--- Dataset Enclosed Below ---

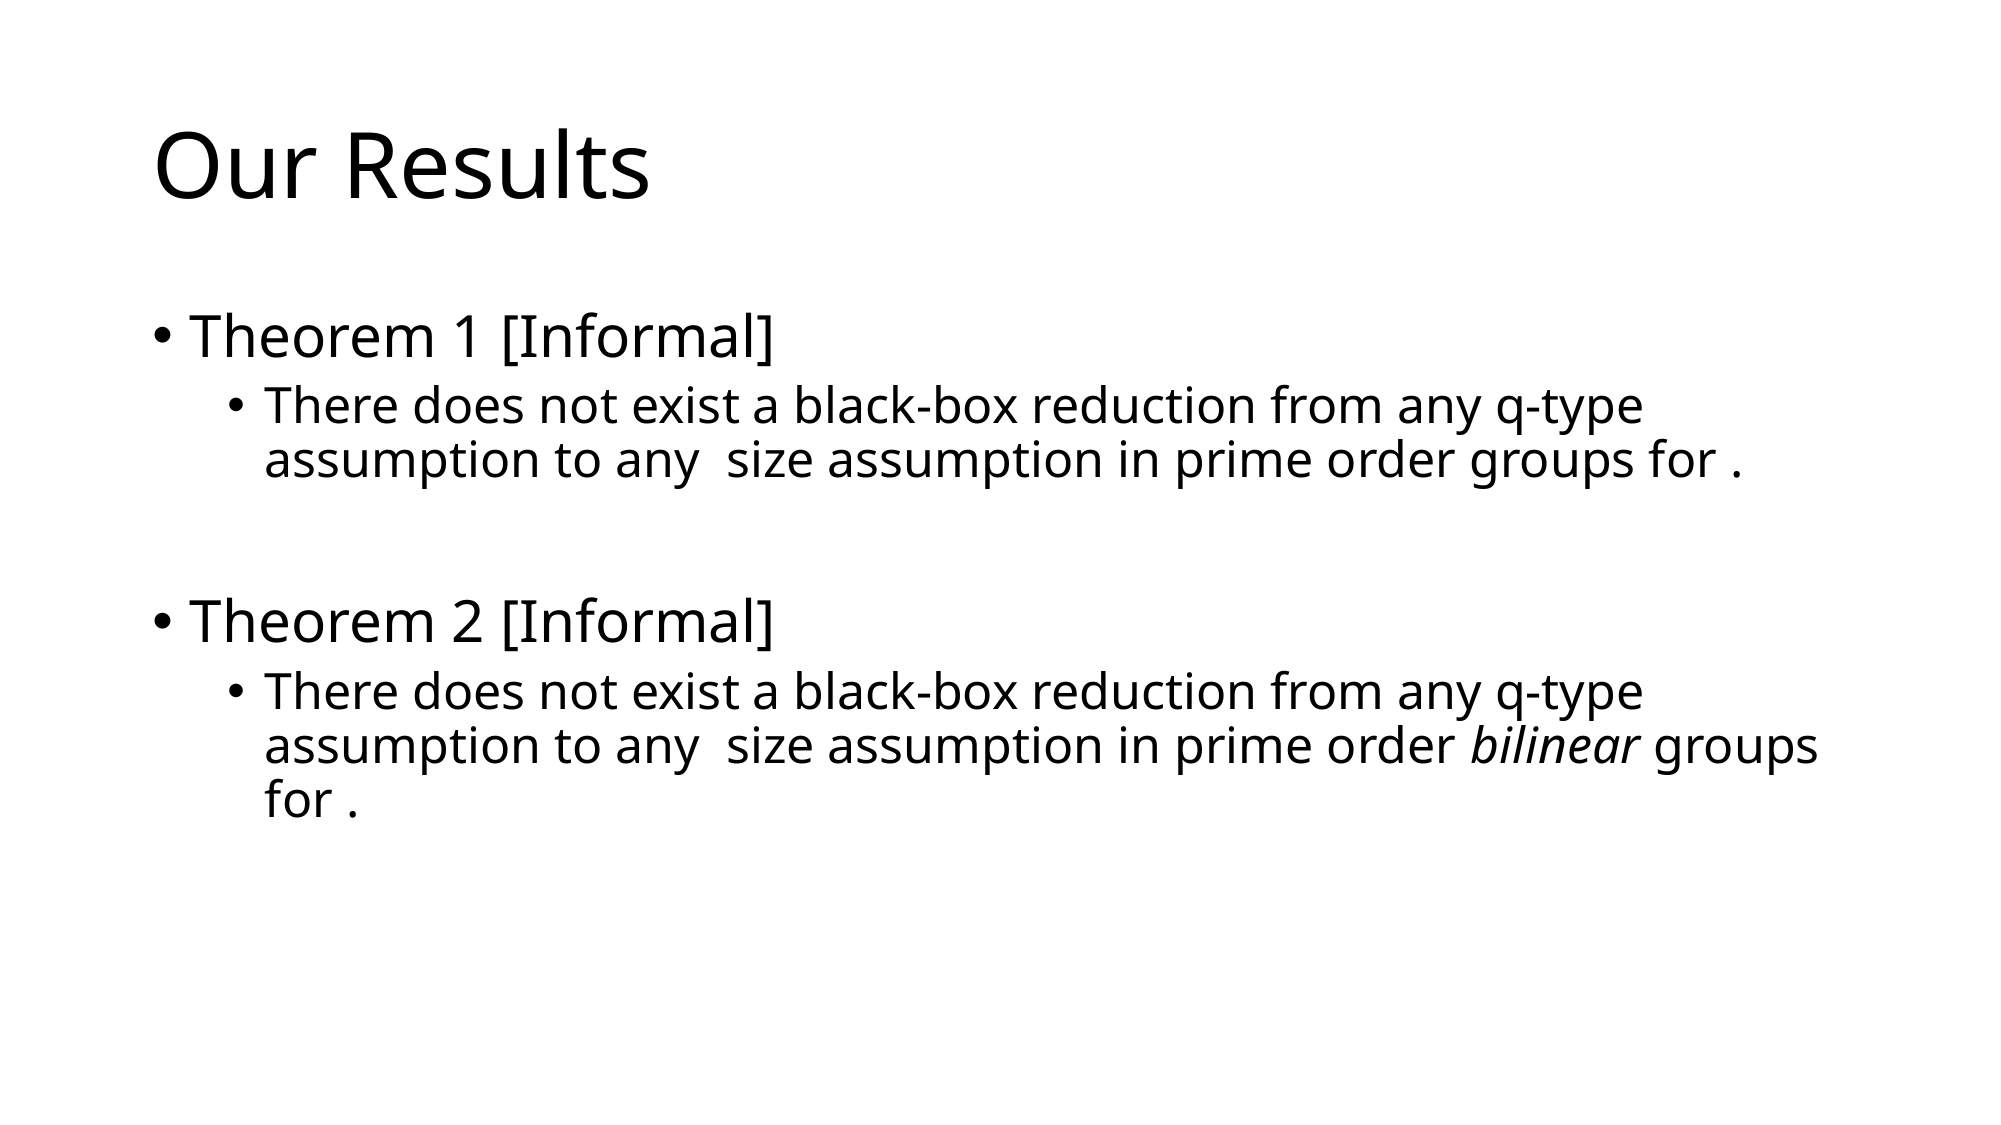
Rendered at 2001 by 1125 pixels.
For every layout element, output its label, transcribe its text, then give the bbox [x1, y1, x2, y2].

title Our Results [137, 59, 1863, 278]
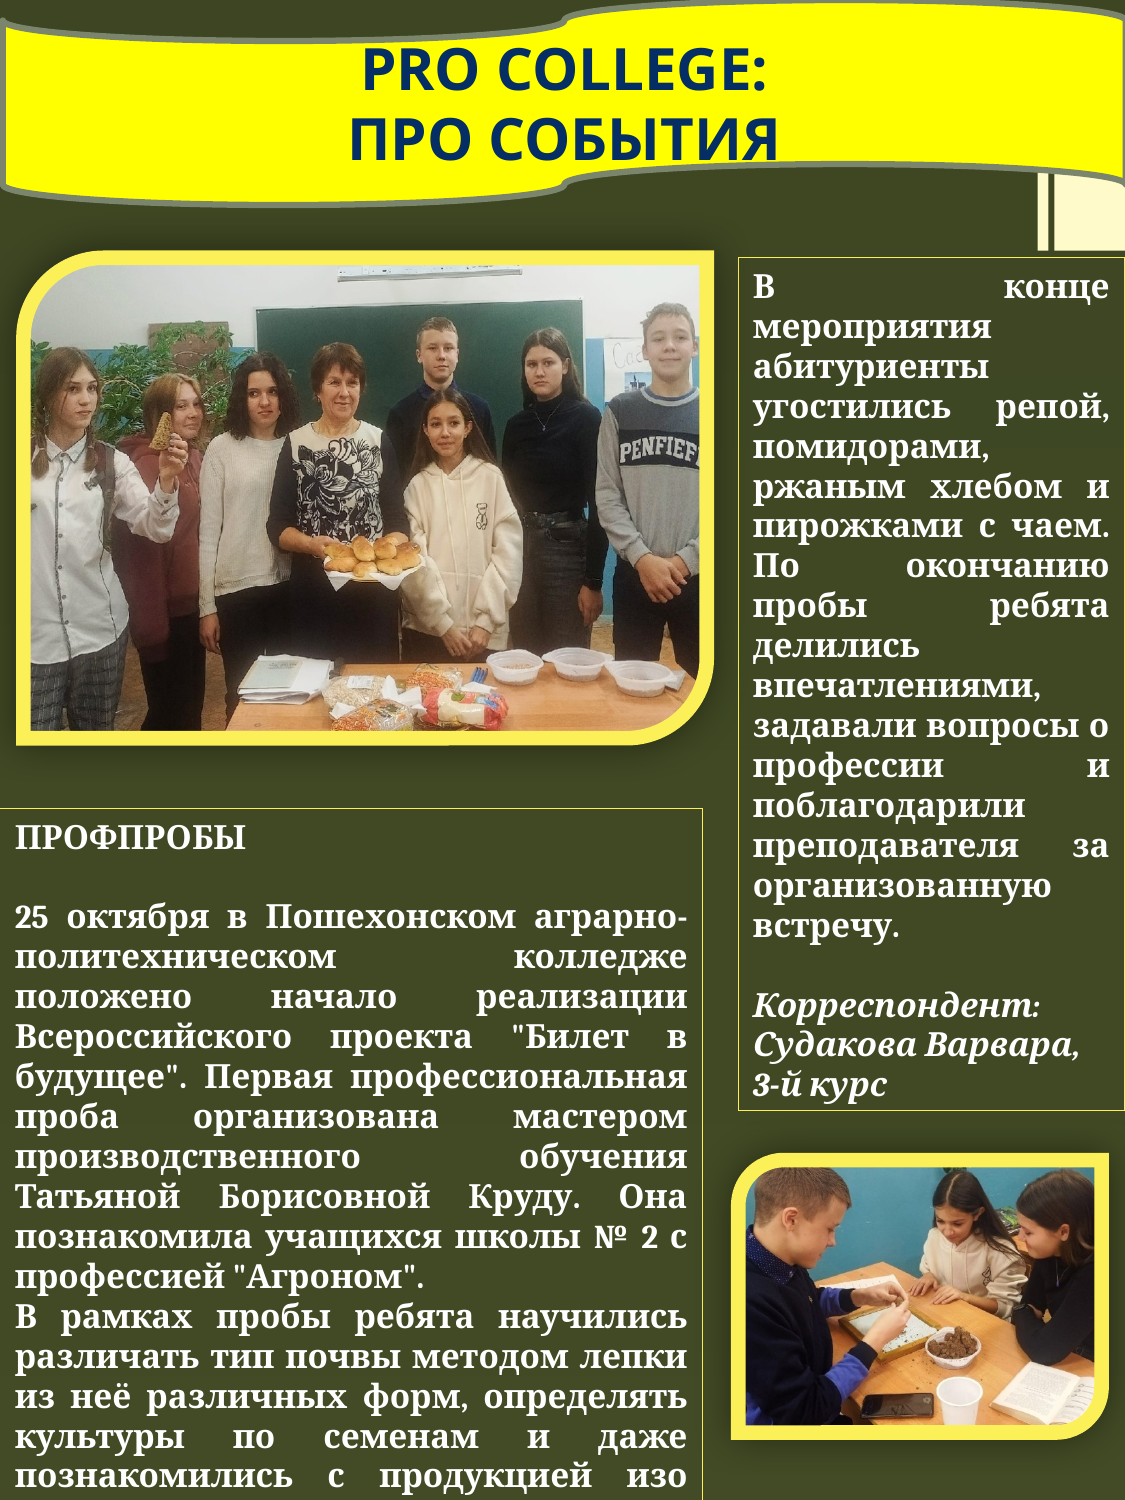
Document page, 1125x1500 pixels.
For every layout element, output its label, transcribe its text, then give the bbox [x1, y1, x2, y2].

text_box ПРОФПРОБЫ 25 октября в Пошехонском аграрно-политехническом колледже положено начало реализации Всероссийского проекта "Билет в будущее". Первая профессиональная проба организована мастером производственного обучения Татьяной Борисовной Круду. Она познакомила учащихся школы № 2 с профессией "Агроном". В рамках пробы ребята научились различать тип почвы методом лепки из неё различных форм, определять культуры по семенам и даже познакомились с продукцией изо льна. [0, 808, 703, 1500]
text_box PRO COLLEGE: ПРО СОБЫТИЯ [1, 0, 1125, 207]
picture [22, 257, 708, 739]
text_box [385, 738, 738, 824]
picture [737, 1159, 1103, 1434]
text_box В конце мероприятия абитуриенты угостились репой, помидорами, ржаным хлебом и пирожками с чаем. По окончанию пробы ребята делились впечатлениями, задавали вопросы о профессии и поблагодарили преподавателя за организованную встречу. Корреспондент: Судакова Варвара, 3-й курс [738, 257, 1125, 1111]
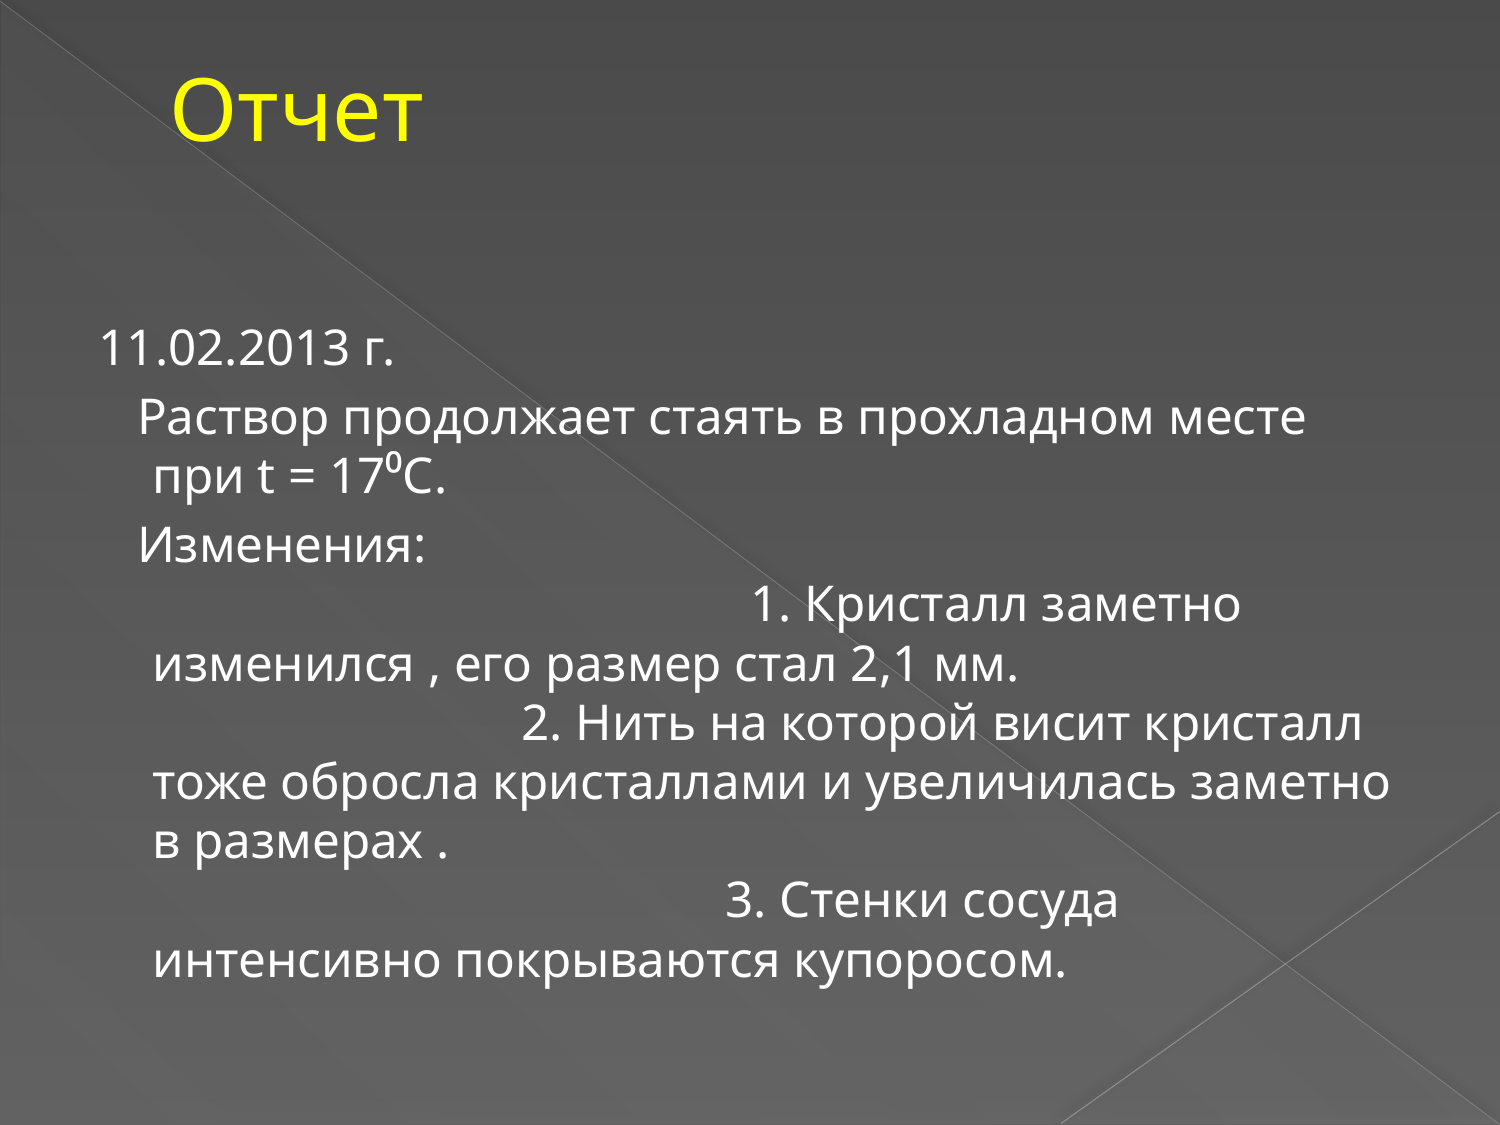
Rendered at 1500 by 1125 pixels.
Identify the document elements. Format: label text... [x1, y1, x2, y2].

--- End of Enclosed Dataset ---

Prompt:
Filter the entries above down to the lines that hold the word "Rendered", and copy those lines.

Exercise response:
Rendered at 2001 by 1125 pixels.
Rendered at 1500 by 1125 pixels.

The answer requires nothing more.